Uitspraak
1.Procesverloop in cassatie
2.Beoordeling van de cassatiemiddelen
3.Beslissing
24 juni 2025.
Hoge Raad
In deze zaak heeft de Hoge Raad op 24 juni 2025 uitspraak gedaan in een cassatieprocedure tegen een arrest van het gerechtshof Arnhem-Leeuwarden van 16 april 2024. De zaak betreft een jeugdige verdachte die is veroordeeld voor het niet nakomen van de verplichting tot het geregeld volgen van onderwijs, zoals vastgelegd in artikel 26.2 van de Leerplichtwet 1969. De verdachte, geboren in 2005, heeft beroep in cassatie ingesteld, waarbij zijn advocaat J. Kuijper cassatiemiddelen heeft voorgesteld. De plaatsvervangend advocaat-generaal V.M.A. Sinnige heeft geconcludeerd tot verwerping van het beroep.

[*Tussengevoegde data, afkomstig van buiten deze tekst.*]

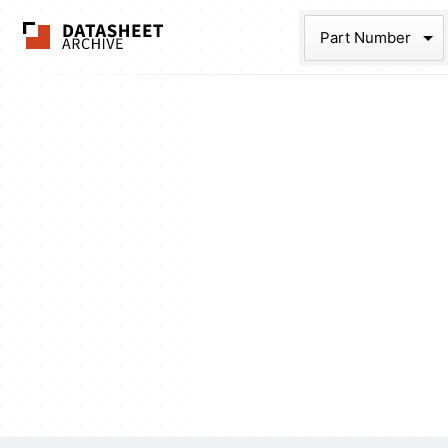
The Datasheet Ar
Part Num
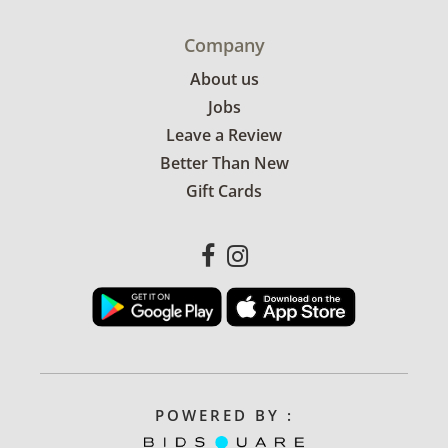
Company
About us
Jobs
Leave a Review
Better Than New
Gift Cards
POWERED BY :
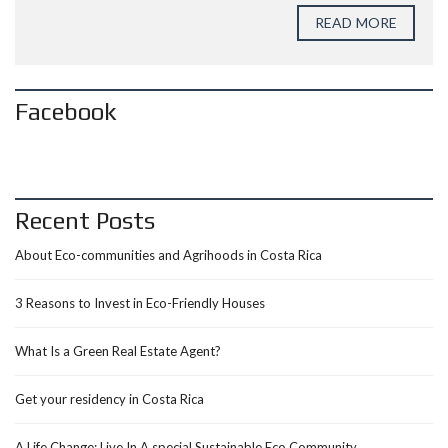
READ MORE
Facebook
Recent Posts
About Eco-communities and Agrihoods in Costa Rica
3 Reasons to Invest in Eco-Friendly Houses
What Is a Green Real Estate Agent?
Get your residency in Costa Rica
A Life Change: Live In A special Sustainable Eco Community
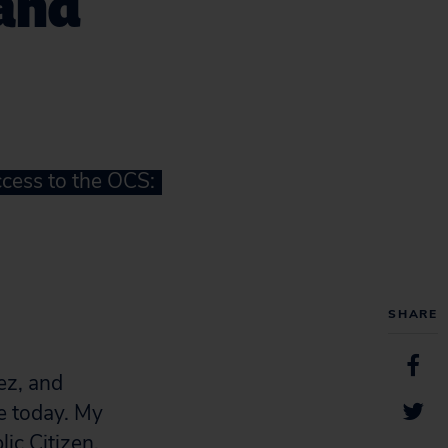
 and
ccess to the OCS:
SHARE
ez, and
e today. My
ic Citizen,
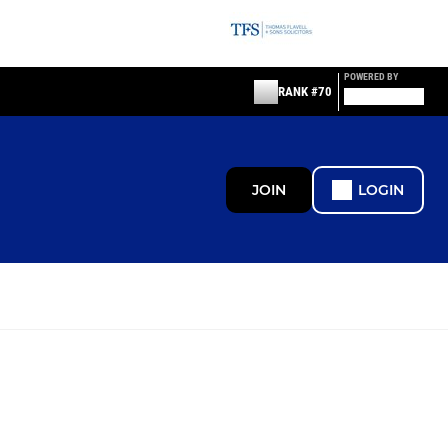
POWERED BY
RANK #70
JOIN
LOGIN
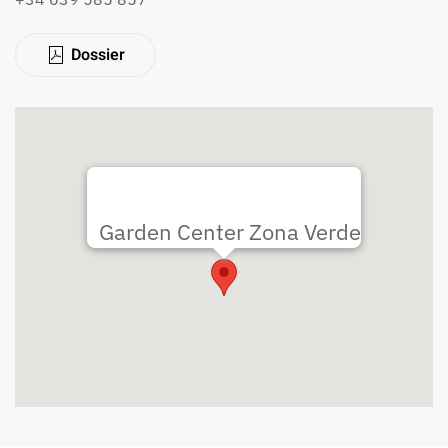
Dossier
Garden Center Zona Verde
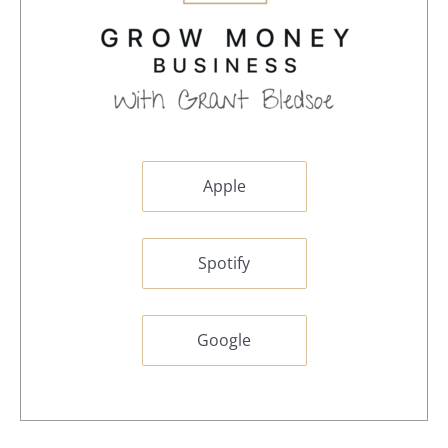
Apple
Spotify
Google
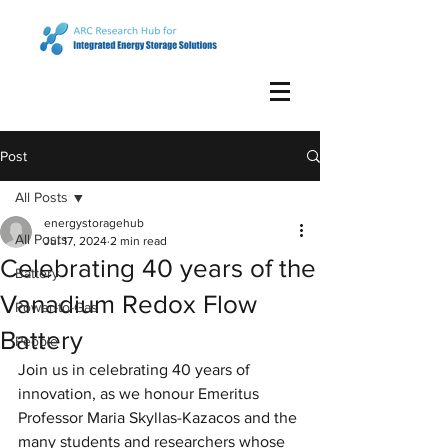
Post
All Posts
energystoragehub
All Posts
Jul 17, 2024
2 min read
Celebrating 40 years of the
Battery
Vanadium Redox Flow
Power-to-Gas
Battery
People
Join us in celebrating 40 years of 
innovation, as we honour Emeritus 
Professor Maria Skyllas-Kazacos and the 
many students and researchers whose 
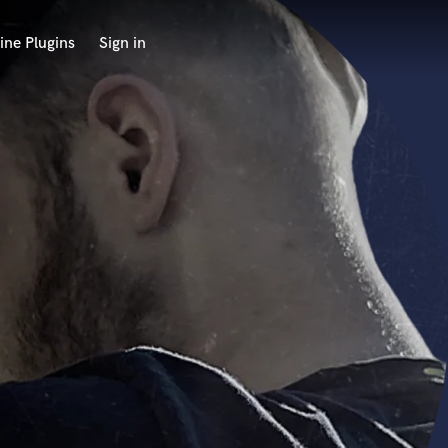
ine Plugins
Sign in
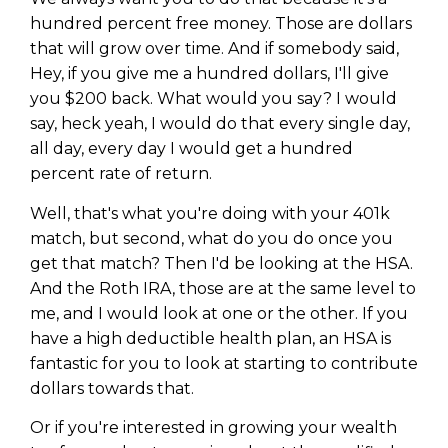
hundred percent free money. Those are dollars
that will grow over time. And if somebody said,
Hey, if you give me a hundred dollars, I'll give
you $200 back. What would you say? I would
say, heck yeah, I would do that every single day,
all day, every day I would get a hundred
percent rate of return.
Well, that's what you're doing with your 401k
match, but second, what do you do once you
get that match? Then I'd be looking at the HSA.
And the Roth IRA, those are at the same level to
me, and I would look at one or the other. If you
have a high deductible health plan, an HSA is
fantastic for you to look at starting to contribute
dollars towards that.
Or if you're interested in growing your wealth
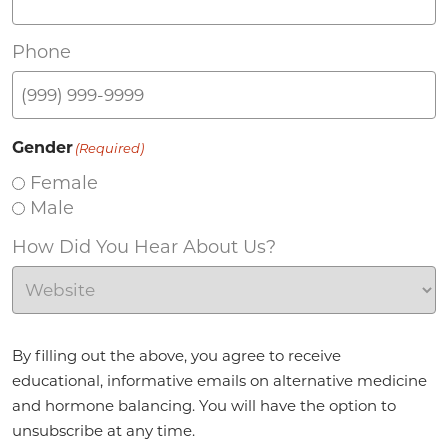
Phone
Gender
(Required)
Female
Male
How Did You Hear About Us?
Agreement
(Required)
By filling out the above, you agree to receive
educational, informative emails on alternative medicine
and hormone balancing. You will have the option to
unsubscribe at any time.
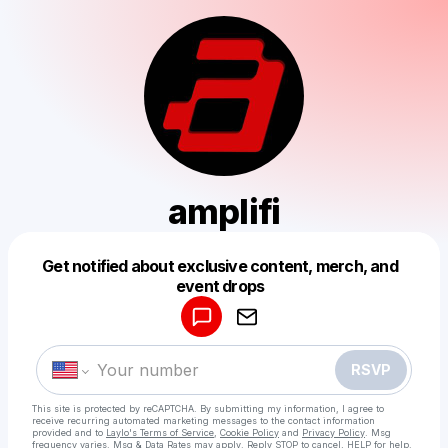
amplifi
Get notified about exclusive content, merch, and
Powered by
event drops
Make a drop like this
RSVP
This site is protected by reCAPTCHA. By submitting my information, I agree to
receive recurring automated marketing messages
to the contact information
provided and to
Laylo's Terms of Service
,
Cookie Policy
and
Privacy Policy
. Msg
frequency varies. Msg & Data Rates may apply. Reply STOP to cancel, HELP for help.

De Hoge Raad heeft de klachten over de uitspraak van het hof beoordeeld en geconcludeerd dat deze klachten niet kunnen leiden tot vernietiging van de uitspraak. De Hoge Raad heeft in zijn beoordeling geen noodzaak gezien om te motiveren waarom het tot dit oordeel is gekomen, aangezien het niet nodig was om vragen te beantwoorden die van belang zijn voor de eenheid of de ontwikkeling van het recht, zoals vermeld in artikel 81 lid 1 van de Wet op de rechterlijke organisatie. Uiteindelijk heeft de Hoge Raad het beroep verworpen, waarmee de uitspraak van het gerechtshof in stand blijft.